Strengthening Risk management
Banks should see risk management as a function that can help deliver sustainable returns. Speaking of her own experience at ICICI Bank, Kochhar remarked that she constantly saw a tussle between the business functions and the risk management functions. “If ever ything was cool or if they were always at loggerheads, the whole environment would become dysfunctional. But a slight tension is the healthiest way to operate,” she stated.
Building Effective Systems
Investing in systems that safeguard data integrity may seem mundane, but it is critical to risk management. “The same risk may reside in different parts of an organisation but unless it is seen in aggregation, the organisation will never know what the extent of risk is. [Global banks during the financial crisis] had very sophisticated and complex risk management techniques, but the approach of looking at [total risk] I think that was missing,” she warned.
The importance of balance was highlighted in a different context by Apostolik. “There is a balancing act,” he said, “between costs and the effectiveness of regulation.” In the United States, he remarked, some organisations found that they needed to hire more than 300 lawyers to address issues pertaining to the Dodd-Frank Act.
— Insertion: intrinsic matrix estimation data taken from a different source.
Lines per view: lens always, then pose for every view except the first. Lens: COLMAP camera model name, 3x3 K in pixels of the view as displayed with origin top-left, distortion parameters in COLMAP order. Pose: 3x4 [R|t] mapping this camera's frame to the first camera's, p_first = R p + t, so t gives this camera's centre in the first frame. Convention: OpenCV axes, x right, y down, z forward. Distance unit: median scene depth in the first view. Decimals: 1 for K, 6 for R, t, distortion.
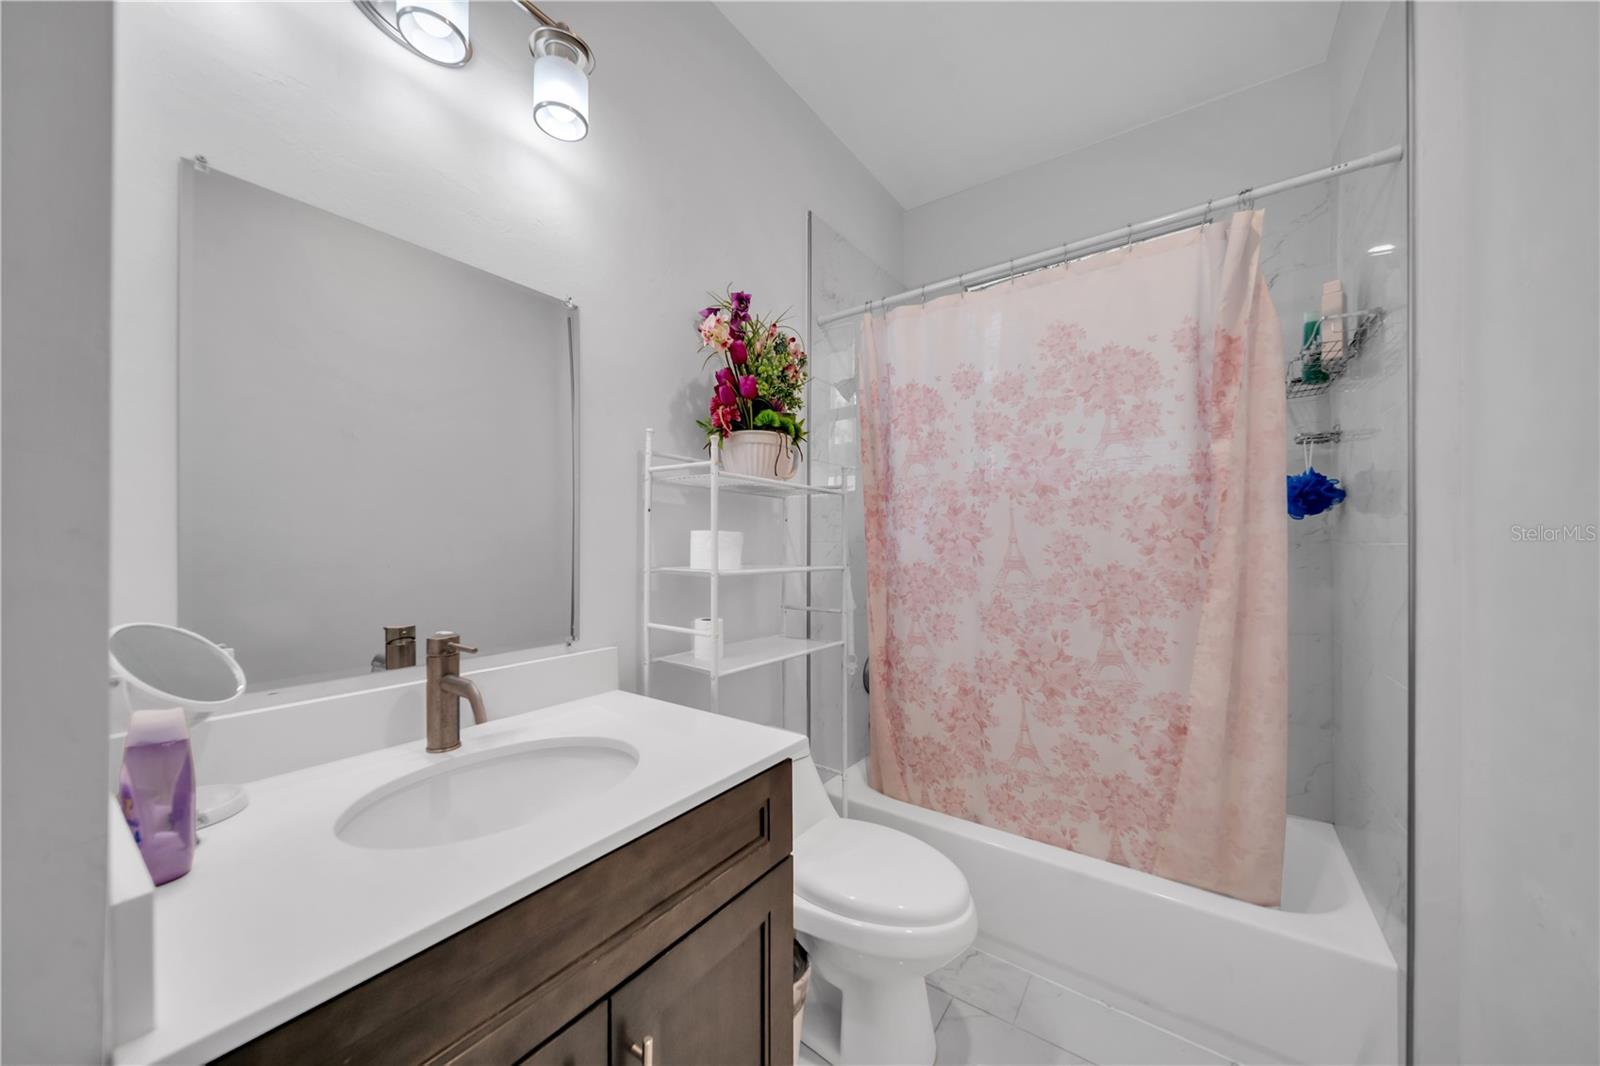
lens RADIAL K [[558.0, 0, 798.2], [0, 558.0, 541.3], [0, 0, 1]] dist [0.000143, -0.000021]
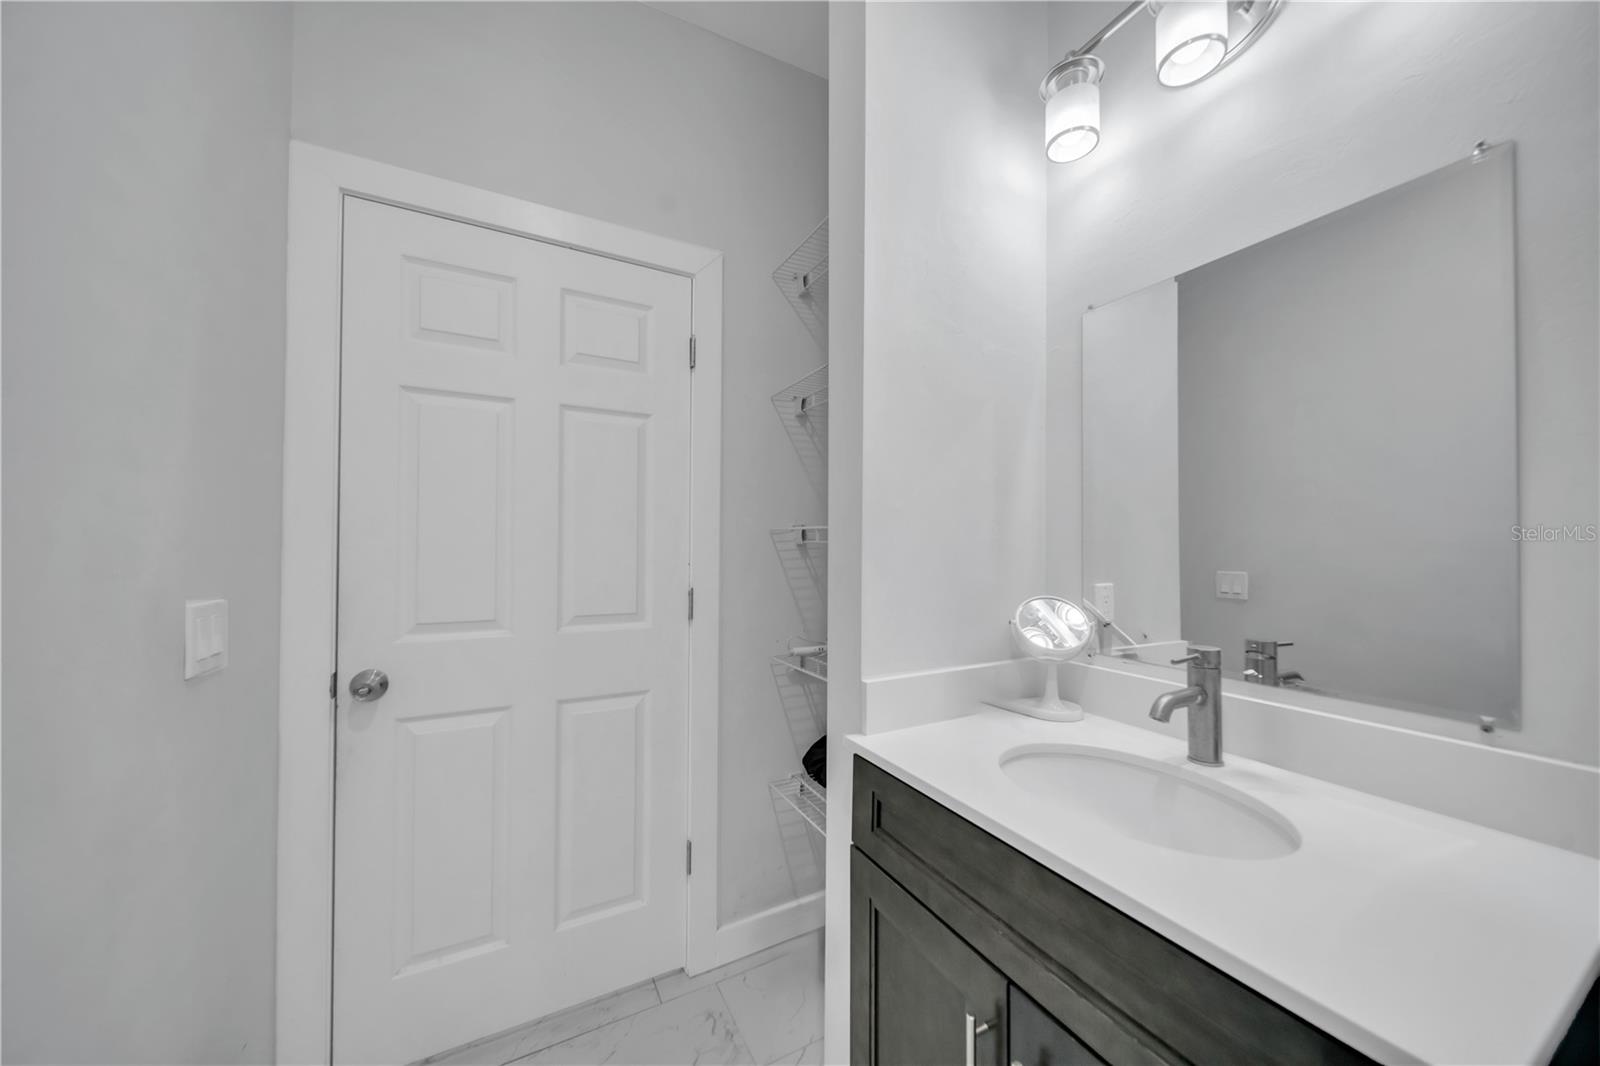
lens RADIAL K [[558.0, 0, 799.7], [0, 558.0, 538.7], [0, 0, 1]] dist [0.000143, -0.000021]
pose [[-0.445539, -0.014665, -0.895142, 0.367979], [-0.003920, 0.999888, -0.014430, -0.003729], [0.895254, -0.002920, -0.445547, 0.515661]]
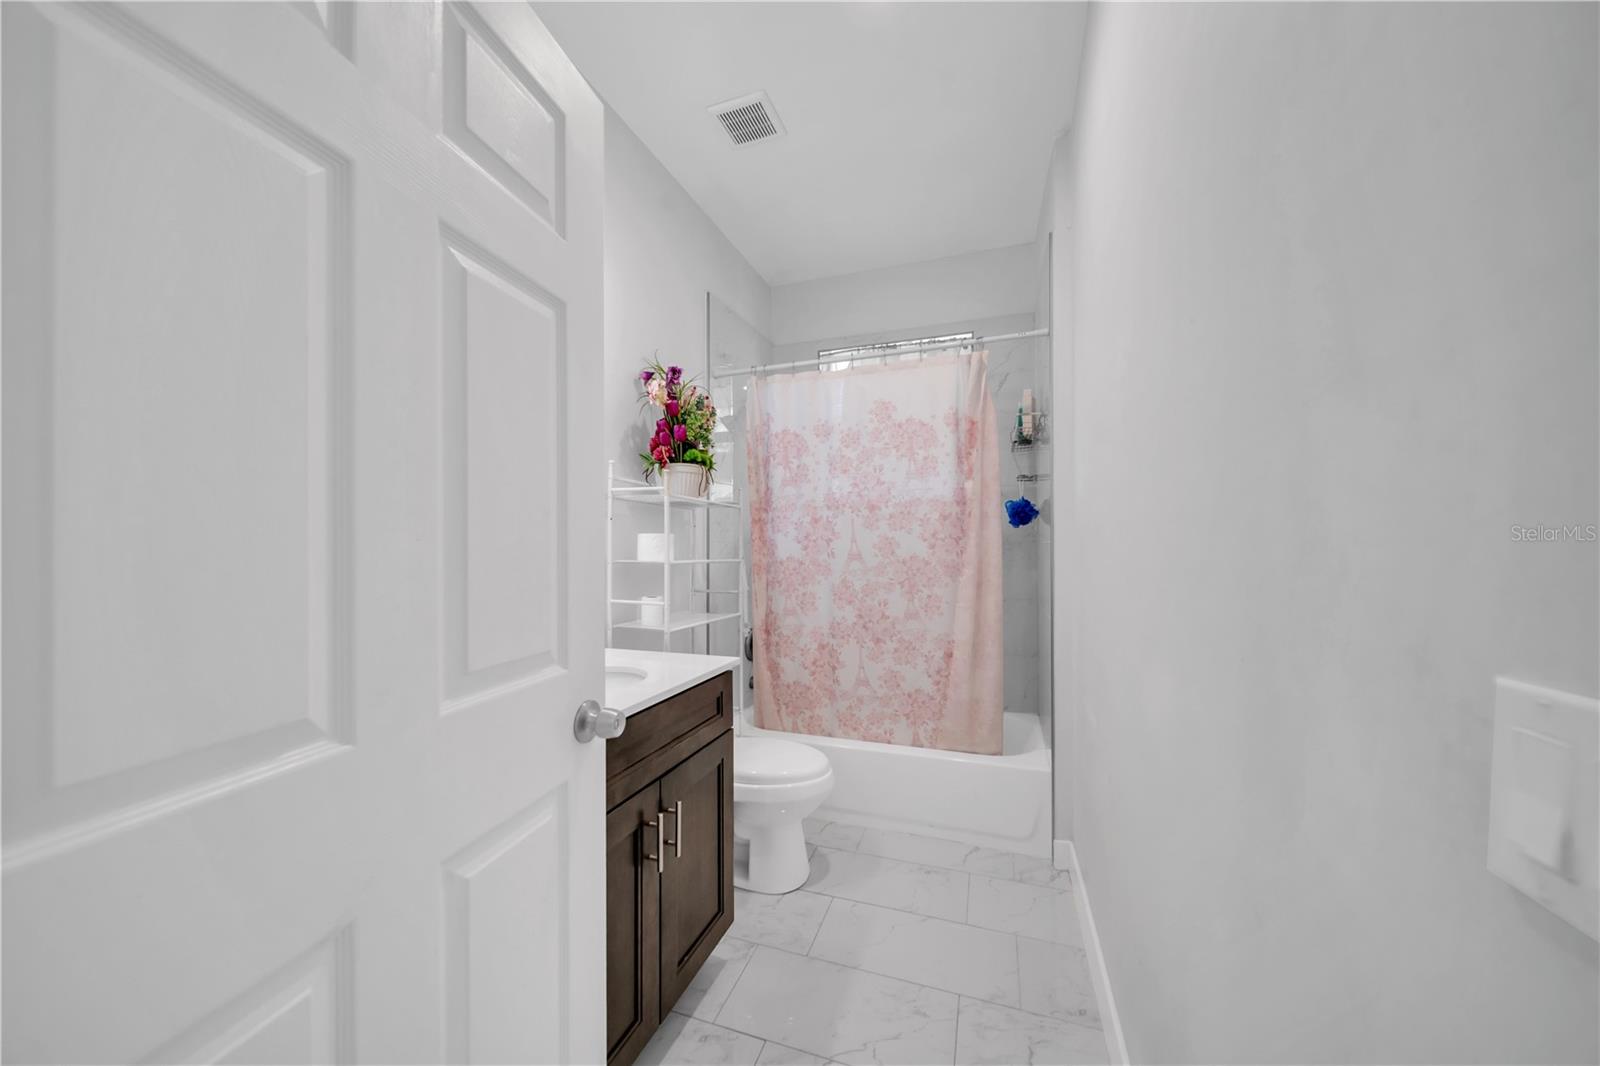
lens RADIAL K [[558.0, 0, 800.2], [0, 558.0, 540.6], [0, 0, 1]] dist [0.000143, -0.000021]
pose [[0.961055, -0.001480, 0.276352, -0.186942], [0.003431, 0.999972, -0.006578, 0.008397], [-0.276334, 0.007270, 0.961034, -0.447957]]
Apostolik raised an issue that had not been mentioned by other speakers, that is, the resolution and recovery of failing organisations. “There are so many inconsistencies in [recovery and resolution] in different jurisdictions around the world. It’s inevitable that we will have more bank failures, more bankruptcy [and] economic disruptions because of that. The whole area of recovery and resolution really needs to be looked through in greater detail,” he stated.
Thorat seemed to share Platen’s sense of foreboding. “We may have averted a very deep depression,” she said, “still, I think [there is a] huge amount of risk out there which comes again out of imbalances not having gone out of the system … It’s a really dysfunctional financial world that we are living in.” She concluded with a discussion of the difficulties of cross-border regulation. “We are all national regulators working with international financial institutions,” she said. Multinational companies operate all over the world, but ultimately come under national tax jurisdictions administered by national regulators. “There is fundamental inconsistency,” Thorat argued, “There cannot but be regulatory arbitrage, however much we have tried to harmonise the international rules.”